Segment Start: Extracted material
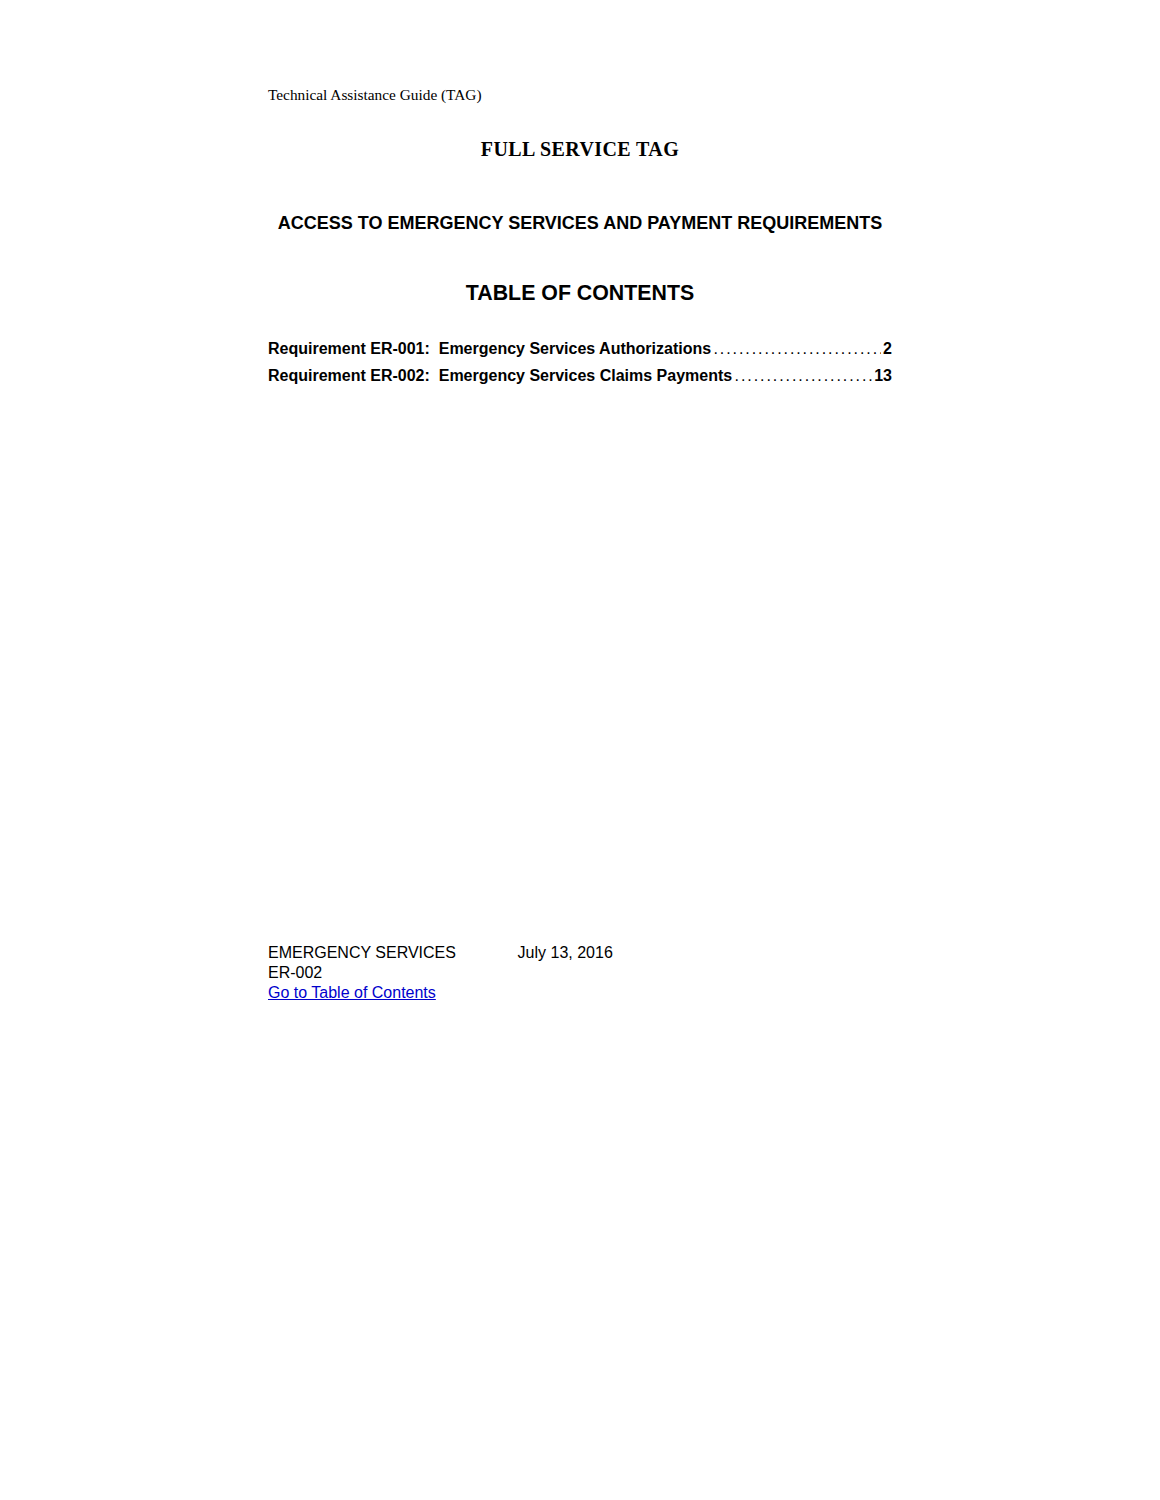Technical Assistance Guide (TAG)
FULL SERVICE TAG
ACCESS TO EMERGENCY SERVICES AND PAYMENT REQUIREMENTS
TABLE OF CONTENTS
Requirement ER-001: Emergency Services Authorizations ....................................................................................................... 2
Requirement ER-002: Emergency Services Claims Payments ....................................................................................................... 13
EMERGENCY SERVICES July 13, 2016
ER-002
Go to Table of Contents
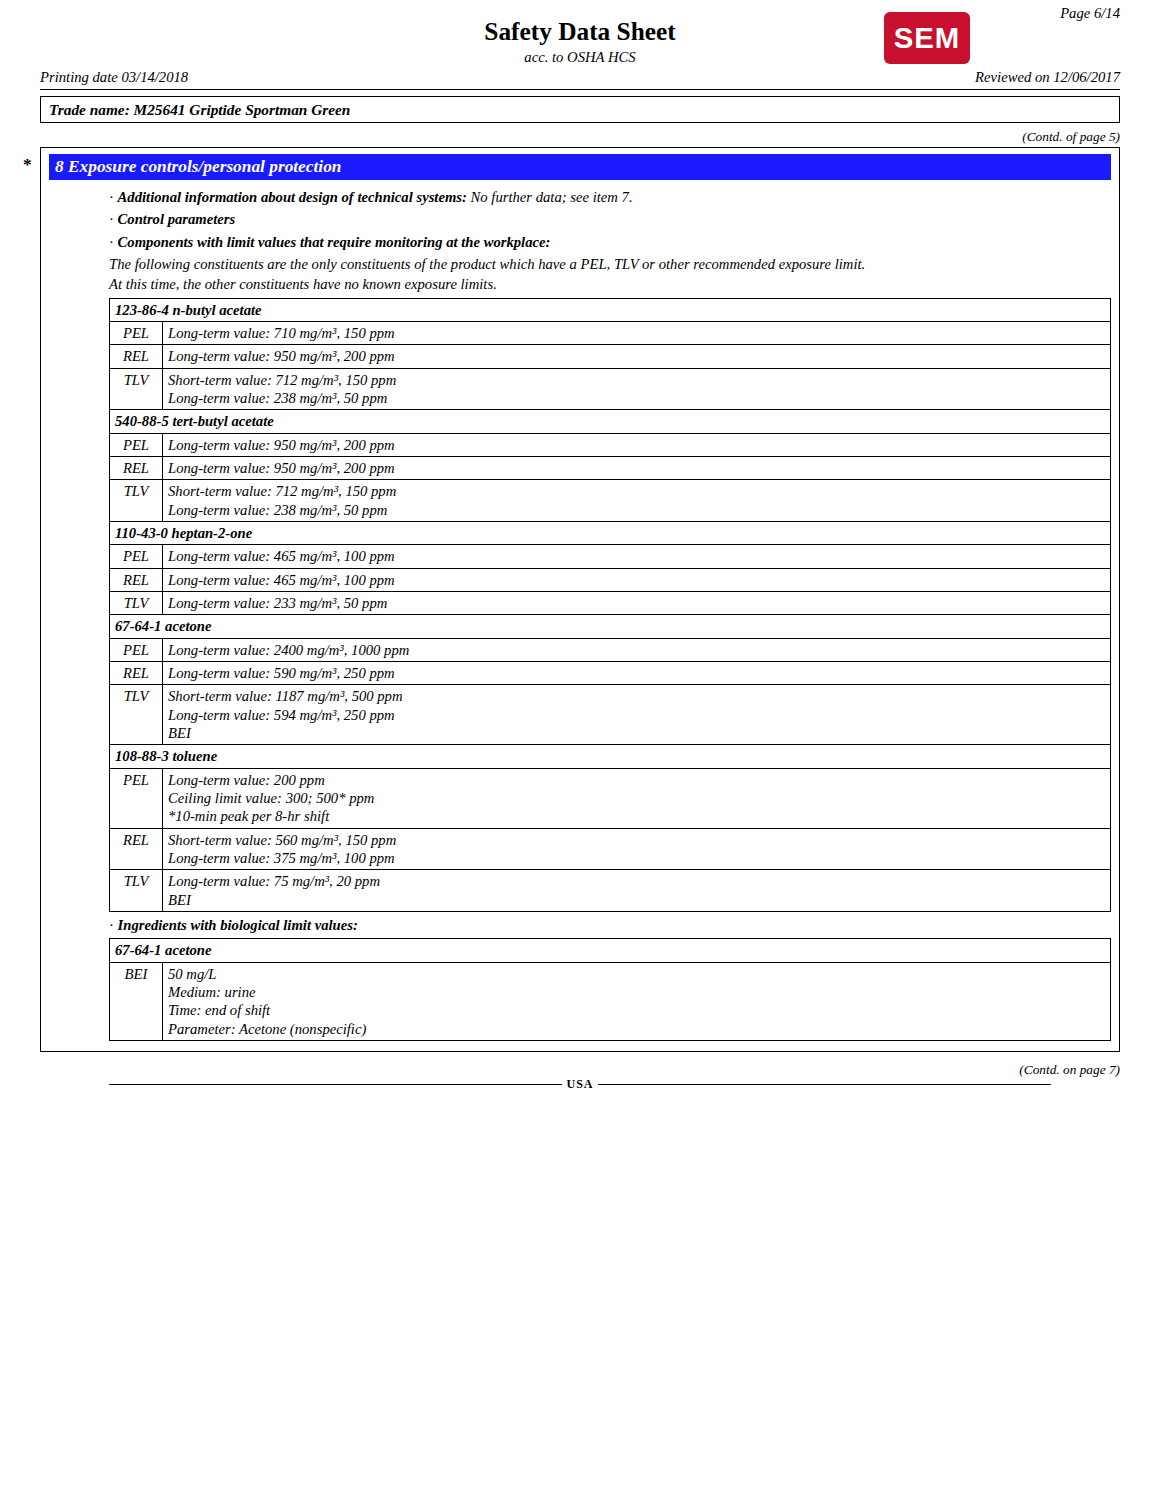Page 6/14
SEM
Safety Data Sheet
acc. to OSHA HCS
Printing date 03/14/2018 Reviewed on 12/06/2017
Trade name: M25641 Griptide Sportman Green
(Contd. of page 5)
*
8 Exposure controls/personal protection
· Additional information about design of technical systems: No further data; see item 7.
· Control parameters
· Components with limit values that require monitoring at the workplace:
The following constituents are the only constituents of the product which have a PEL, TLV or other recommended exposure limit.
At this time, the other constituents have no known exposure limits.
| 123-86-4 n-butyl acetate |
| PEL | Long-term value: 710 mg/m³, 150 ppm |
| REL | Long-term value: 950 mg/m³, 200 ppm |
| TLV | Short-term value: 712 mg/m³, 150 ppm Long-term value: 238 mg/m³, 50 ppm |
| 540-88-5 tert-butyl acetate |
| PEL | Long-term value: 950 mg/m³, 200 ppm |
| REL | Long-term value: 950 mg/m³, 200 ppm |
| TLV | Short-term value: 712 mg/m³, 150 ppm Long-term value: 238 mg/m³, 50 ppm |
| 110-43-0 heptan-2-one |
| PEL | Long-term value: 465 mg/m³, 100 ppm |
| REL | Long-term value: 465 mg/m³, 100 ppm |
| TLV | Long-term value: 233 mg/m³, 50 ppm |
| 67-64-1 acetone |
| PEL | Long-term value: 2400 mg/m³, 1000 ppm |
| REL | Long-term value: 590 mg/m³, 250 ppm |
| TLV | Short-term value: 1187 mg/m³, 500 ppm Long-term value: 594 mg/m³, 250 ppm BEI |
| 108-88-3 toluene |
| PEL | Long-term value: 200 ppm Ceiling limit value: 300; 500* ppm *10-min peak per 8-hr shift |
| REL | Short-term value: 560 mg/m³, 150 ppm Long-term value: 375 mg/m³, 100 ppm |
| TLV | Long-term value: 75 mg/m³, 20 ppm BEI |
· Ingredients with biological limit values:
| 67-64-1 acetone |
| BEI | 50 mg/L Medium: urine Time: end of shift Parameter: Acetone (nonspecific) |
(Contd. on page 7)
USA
Segment End: Extracted material
Segment Start: Extracted material
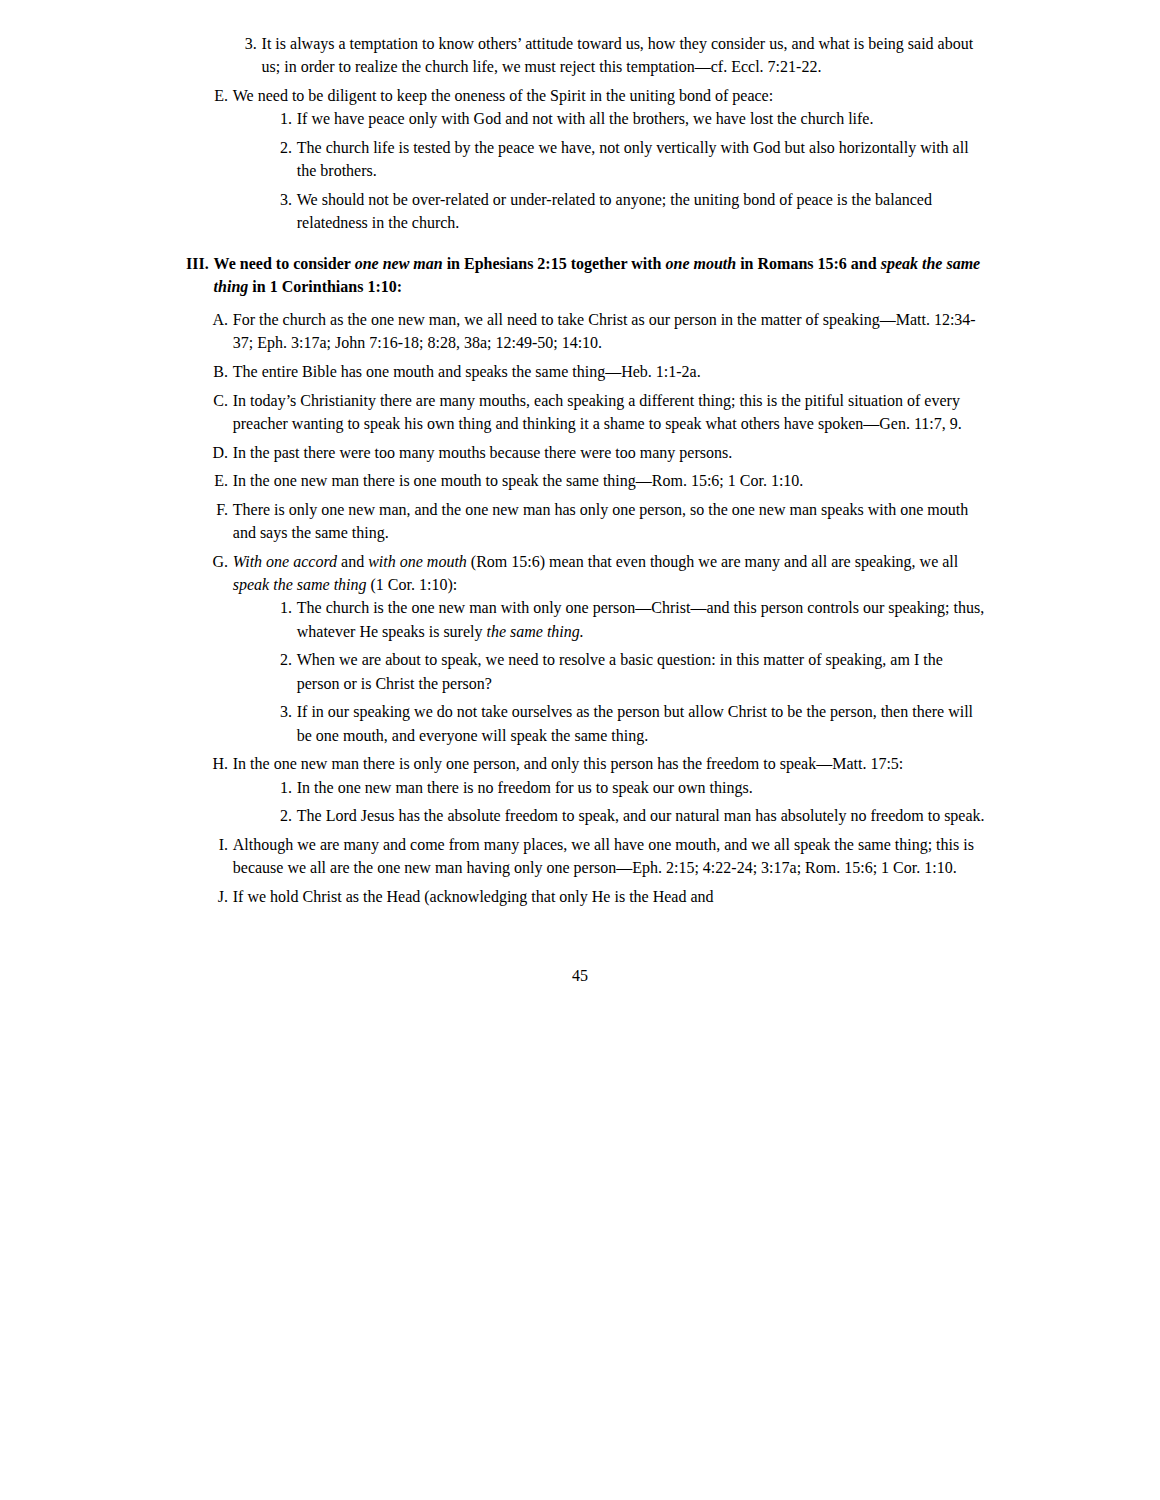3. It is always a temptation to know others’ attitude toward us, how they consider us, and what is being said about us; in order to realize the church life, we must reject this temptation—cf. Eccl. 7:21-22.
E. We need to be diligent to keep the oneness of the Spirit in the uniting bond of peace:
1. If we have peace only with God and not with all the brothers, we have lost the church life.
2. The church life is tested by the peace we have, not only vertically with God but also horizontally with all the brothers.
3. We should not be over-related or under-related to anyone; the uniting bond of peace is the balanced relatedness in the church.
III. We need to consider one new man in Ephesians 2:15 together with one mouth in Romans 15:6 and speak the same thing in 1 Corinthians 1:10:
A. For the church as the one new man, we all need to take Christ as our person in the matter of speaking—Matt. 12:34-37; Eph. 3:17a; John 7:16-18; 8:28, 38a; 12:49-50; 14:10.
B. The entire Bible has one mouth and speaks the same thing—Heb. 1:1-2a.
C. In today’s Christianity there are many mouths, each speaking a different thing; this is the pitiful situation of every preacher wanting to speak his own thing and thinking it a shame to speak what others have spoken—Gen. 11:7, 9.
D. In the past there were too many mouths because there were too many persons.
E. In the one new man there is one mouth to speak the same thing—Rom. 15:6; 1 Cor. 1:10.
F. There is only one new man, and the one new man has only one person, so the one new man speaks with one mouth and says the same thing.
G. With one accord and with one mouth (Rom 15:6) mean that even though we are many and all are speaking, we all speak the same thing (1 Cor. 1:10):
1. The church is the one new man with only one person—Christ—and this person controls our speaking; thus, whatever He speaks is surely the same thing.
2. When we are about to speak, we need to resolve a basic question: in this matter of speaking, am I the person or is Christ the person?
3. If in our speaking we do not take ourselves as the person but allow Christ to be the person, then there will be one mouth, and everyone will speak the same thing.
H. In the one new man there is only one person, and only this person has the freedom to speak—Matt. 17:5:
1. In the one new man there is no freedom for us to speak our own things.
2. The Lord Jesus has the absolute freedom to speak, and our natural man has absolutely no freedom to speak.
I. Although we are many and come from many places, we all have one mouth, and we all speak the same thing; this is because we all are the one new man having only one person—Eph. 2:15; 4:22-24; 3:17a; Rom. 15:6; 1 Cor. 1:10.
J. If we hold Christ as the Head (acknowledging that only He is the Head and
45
Segment End: Extracted material
- Assigned task: Everything above from the line containing "2. The church" down to the line containing "A. For the church" is to be transcribed exactly, with both of those lines included and nothing else added.

- Result:
2. The church life is tested by the peace we have, not only vertically with God but also horizontally with all the brothers.
3. We should not be over-related or under-related to anyone; the uniting bond of peace is the balanced relatedness in the church.
III. We need to consider one new man in Ephesians 2:15 together with one mouth in Romans 15:6 and speak the same thing in 1 Corinthians 1:10:
A. For the church as the one new man, we all need to take Christ as our person in the matter of speaking—Matt. 12:34-37; Eph. 3:17a; John 7:16-18; 8:28, 38a; 12:49-50; 14:10.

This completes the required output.